In September of 1945, Ho Chi Minh was installed as president of the Provisional Government in Hanoi, having driven out both the Japanese and French occupation forces from Vietnam. But, like in Korea, where the revolutionary forces under Kim Il Sung also liberated their country from Japanese occupation, the imperialists were bent on the re-occupation and division of the country. In Vietnam, the French were the main occupation force, but the U.S. played a key role in supporting French colonialism there.

It took another nine years for the Vietnam People's Army to oust the French in the historic battle at Dien Bien Phu in 1954. Then the combined forces of the North and the National Liberation Front in the South fought for another 20 years, finally defeating the U.S. in 1975 and driving it from its last bastions in Saigon--now Ho Chi Minh City.

Famous for utilizing a type of guerrilla warfare known as People's War, Ho Chi Minh and General Vo Nyugen Giap, who was commander-in-chief of the Vietnam People's Army, led the decisive battle against the French forces in 1954. It is extremely interesting today to understand how this was accomplished. Here is a brief description of how they prepared for the battle, from "An Outline History of the Viet Nam Workers' Party," published in Hanoi, 1976:

"Our artillery and infantry units, with only rudimentary equipment, built hundreds of kilometers of roads through forests and mountains to the battlefield, dug hundreds of kilometers of communication trenches under intense enemy fire, and hauled heavy guns up hill and down dale to the battlefield.

"Putting into effect the slogan 'all for the front, all for victory,' 200,000 volunteer carriers provided more than 3 million work days to serve the Dien Bien Phu front. Tens of thousands of members of shock youth brigades together with engineer units valiantly opened new roads and defused enemy delayed-action bombs on communication lines. Tens of thousands of pack bicycles, buffalo carts, ox carts, horse carts and boats were used for the transport of rice, foodstuffs and ammunition to the front . . .

"After 55 days and nights of continuous fighting, on May 7, 1954, our army completely destroyed the Dien Bien Phu fortified entrenched camp, annihilating or capturing 16,000 enemy troops. The entire French command led by De Castries surrendered after hoisting a white flag."

The experience of Dien Bien Phu was built upon and used in the long struggle against U.S. aggression, where the mass of the people were mobilized, North and South, often right under the enemy's noses. This is what was done in the Tet Offensive in South Vietnam in 1968, which was really a nationwide armed insurrection carried out by hundreds of thousands of people, not just trained soldiers.

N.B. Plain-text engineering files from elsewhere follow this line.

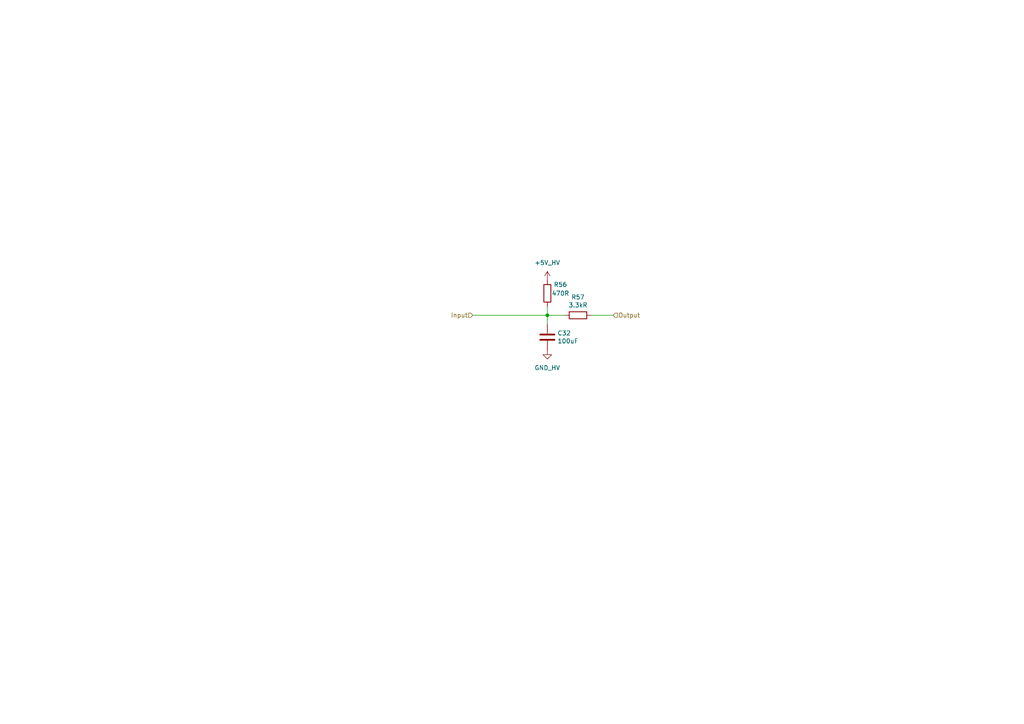
<source format=kicad_sch>
(kicad_sch (version 20211123) (generator eeschema)

  (uuid 104a3dc8-aca1-47d0-bb04-db111578bb33)

  (paper "A4")

  

  (junction (at 158.75 91.44) (diameter 0) (color 0 0 0 0)
    (uuid 3cec1242-fefd-45f9-be37-dfaa3b57a7d8)
  )

  (wire (pts (xy 171.45 91.44) (xy 177.8 91.44))
    (stroke (width 0) (type default) (color 0 0 0 0))
    (uuid 4f984f04-b1d2-4d24-845d-254b337280ec)
  )
  (wire (pts (xy 158.75 88.9) (xy 158.75 91.44))
    (stroke (width 0) (type default) (color 0 0 0 0))
    (uuid 621a0467-e29a-42c4-a360-6df69e53e131)
  )
  (wire (pts (xy 137.16 91.44) (xy 158.75 91.44))
    (stroke (width 0) (type default) (color 0 0 0 0))
    (uuid 8a505506-ea00-4e73-916e-6375c9e26bd9)
  )
  (wire (pts (xy 158.75 91.44) (xy 158.75 93.98))
    (stroke (width 0) (type default) (color 0 0 0 0))
    (uuid 953a63a5-58c9-4030-92c5-69b15fcf76e6)
  )
  (wire (pts (xy 163.83 91.44) (xy 158.75 91.44))
    (stroke (width 0) (type default) (color 0 0 0 0))
    (uuid ac4f2475-f766-4e1f-88db-35febfe45eb8)
  )

  (hierarchical_label "Output" (shape input) (at 177.8 91.44 0)
    (effects (font (size 1.27 1.27)) (justify left))
    (uuid 20d03b8f-dc96-4ff5-a7d3-661f633f4f1d)
  )
  (hierarchical_label "Input" (shape input) (at 137.16 91.44 180)
    (effects (font (size 1.27 1.27)) (justify right))
    (uuid b249897f-5647-4dc5-bacc-70eef0e84436)
  )

  (symbol (lib_id "Device:R") (at 167.64 91.44 270) (unit 1)
    (in_bom yes) (on_board yes)
    (uuid 1f58dedb-21f6-48a6-89ba-a5337fff671c)
    (property "Reference" "R57" (id 0) (at 167.64 86.1822 90))
    (property "Value" "3.3kR" (id 1) (at 167.64 88.4936 90))
    (property "Footprint" "Resistor_SMD:R_0603_1608Metric_Pad0.98x0.95mm_HandSolder" (id 2) (at 167.64 89.662 90)
      (effects (font (size 1.27 1.27)) hide)
    )
    (property "Datasheet" "~" (id 3) (at 167.64 91.44 0)
      (effects (font (size 1.27 1.27)) hide)
    )
    (property "Part Number" "-" (id 4) (at 167.64 91.44 0)
      (effects (font (size 1.27 1.27)) hide)
    )
    (property "Manufacturer" "-" (id 5) (at 167.64 91.44 0)
      (effects (font (size 1.27 1.27)) hide)
    )
    (pin "1" (uuid 719d8135-a920-403b-bb5a-e55275aa0c53))
    (pin "2" (uuid cc325c21-bb1b-46fc-a070-cdad4f2ea7f6))
  )

  (symbol (lib_id "Device:C") (at 158.75 97.79 180) (unit 1)
    (in_bom yes) (on_board yes)
    (uuid 30dedbac-982c-4db5-8895-92e45e78a8b5)
    (property "Reference" "C32" (id 0) (at 161.671 96.6216 0)
      (effects (font (size 1.27 1.27)) (justify right))
    )
    (property "Value" "100uF" (id 1) (at 161.671 98.933 0)
      (effects (font (size 1.27 1.27)) (justify right))
    )
    (property "Footprint" "Capacitor_SMD:C_1206_3216Metric_Pad1.33x1.80mm_HandSolder" (id 2) (at 157.7848 93.98 0)
      (effects (font (size 1.27 1.27)) hide)
    )
    (property "Datasheet" "~" (id 3) (at 158.75 97.79 0)
      (effects (font (size 1.27 1.27)) hide)
    )
    (property "Part Number" "-" (id 4) (at 158.75 97.79 0)
      (effects (font (size 1.27 1.27)) hide)
    )
    (property "Manufacturer" "-" (id 5) (at 158.75 97.79 0)
      (effects (font (size 1.27 1.27)) hide)
    )
    (pin "1" (uuid 24e7e9b5-98d9-4e59-ab2b-1d84b657a8a4))
    (pin "2" (uuid c6696416-4fd9-455b-95d1-aa4aa74b7ff6))
  )

  (symbol (lib_id "Device:R") (at 158.75 85.09 180) (unit 1)
    (in_bom yes) (on_board yes)
    (uuid 617c43e2-d09d-43ac-a2fd-415b96b73fdf)
    (property "Reference" "R56" (id 0) (at 162.56 82.55 0))
    (property "Value" "470R" (id 1) (at 162.56 85.09 0))
    (property "Footprint" "Resistor_SMD:R_0603_1608Metric_Pad0.98x0.95mm_HandSolder" (id 2) (at 160.528 85.09 90)
      (effects (font (size 1.27 1.27)) hide)
    )
    (property "Datasheet" "~" (id 3) (at 158.75 85.09 0)
      (effects (font (size 1.27 1.27)) hide)
    )
    (property "Part Number" "-" (id 4) (at 158.75 85.09 0)
      (effects (font (size 1.27 1.27)) hide)
    )
    (property "Manufacturer" "-" (id 5) (at 158.75 85.09 0)
      (effects (font (size 1.27 1.27)) hide)
    )
    (pin "1" (uuid 1d2462aa-204d-4f12-8e50-109c8d4bcd0e))
    (pin "2" (uuid c7846fce-44a8-454b-b77c-6a602afac909))
  )

  (symbol (lib_id "gnd_hv:GND_HV") (at 158.75 101.6 0) (unit 1)
    (in_bom yes) (on_board yes) (fields_autoplaced)
    (uuid b0c5c8e8-59ab-4288-8cb8-23ba11243b2a)
    (property "Reference" "#PWR059" (id 0) (at 158.75 107.95 0)
      (effects (font (size 1.27 1.27)) hide)
    )
    (property "Value" "~" (id 1) (at 158.75 106.68 0))
    (property "Footprint" "" (id 2) (at 158.75 101.6 0)
      (effects (font (size 1.27 1.27)) hide)
    )
    (property "Datasheet" "" (id 3) (at 158.75 101.6 0)
      (effects (font (size 1.27 1.27)) hide)
    )
    (pin "1" (uuid b4ef56d7-e433-4303-ba8d-a3c9776a3028))
  )

  (symbol (lib_id "+5v_hv:+5V_HV") (at 158.75 81.28 0) (unit 1)
    (in_bom yes) (on_board yes) (fields_autoplaced)
    (uuid f99f7c23-e7f6-4b54-a683-c25eb1f84f68)
    (property "Reference" "#PWR058" (id 0) (at 158.75 85.09 0)
      (effects (font (size 1.27 1.27)) hide)
    )
    (property "Value" "~" (id 1) (at 158.75 76.2 0))
    (property "Footprint" "" (id 2) (at 158.75 81.28 0)
      (effects (font (size 1.27 1.27)) hide)
    )
    (property "Datasheet" "" (id 3) (at 158.75 81.28 0)
      (effects (font (size 1.27 1.27)) hide)
    )
    (pin "1" (uuid 078d23c7-9c4b-41ef-9ba1-2a18ea72c569))
  )
)

</source>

In fact, it turned out that the U.S. ambassador's chauffeur was a National Liberation Front fighter who, at the time of the Tet Offensive, was able to open the gates to the U.S. Embassy compound and let in other guerrilla fighters. They took the compound long enough to fly the NLF flag from the embassy roof in Saigon.

The example of the struggle in Vietnam gave optimism to people around the world. They saw that if an oppressed people, armed at first with only bamboo spears or bows and arrows, could bring the French and then the mighty U.S. colossus to their knees, then there was hope that they, too, could challenge the imperialist beast.

The rallying cry of liberation movements from Latin America to Africa was, "Two, three, many Vietnams." In the U.S. as well, fighters for Black liberation like Malcolm X and the youth of the Black Panther Party and Young Lords Party were listening and learning from the example set by Vietnam and its president, Ho Chi Minh.